# [EXERCISE DESCRIPTION]
Without changing a word, return the listing below, minus its images.

+---+

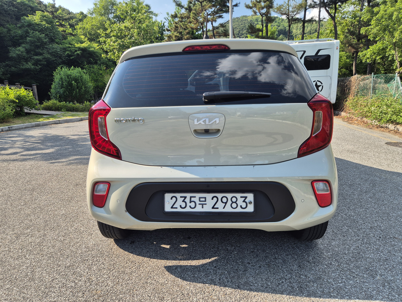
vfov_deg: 58.9
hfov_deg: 73.9
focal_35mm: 23
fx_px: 267
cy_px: 151
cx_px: 201
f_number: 1.8
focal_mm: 5.4
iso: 25
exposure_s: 1/714
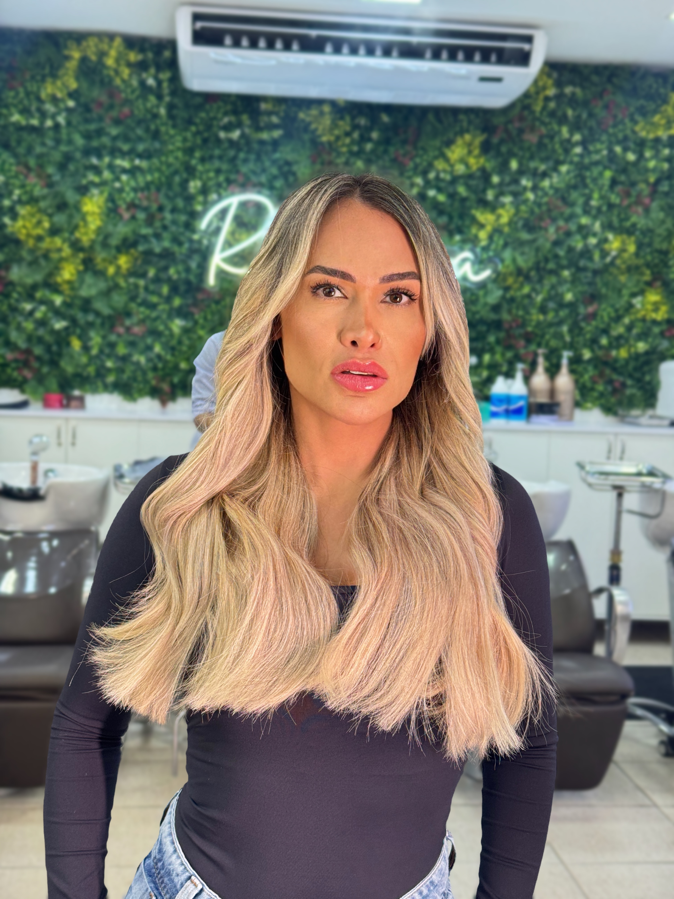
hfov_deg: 30.3
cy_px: 450
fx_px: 1246
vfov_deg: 39.7
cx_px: 337
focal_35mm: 48
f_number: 1.78
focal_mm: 6.76
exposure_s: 1/60
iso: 100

+---+

# [ANSWER BELOW]
vfov_deg: 58.9
hfov_deg: 73.9
focal_35mm: 23
fx_px: 267
cy_px: 151
cx_px: 201
f_number: 1.8
focal_mm: 5.4
iso: 25
exposure_s: 1/714
hfov_deg: 30.3
cy_px: 450
fx_px: 1246
vfov_deg: 39.7
cx_px: 337
focal_35mm: 48
f_number: 1.78
focal_mm: 6.76
exposure_s: 1/60
iso: 100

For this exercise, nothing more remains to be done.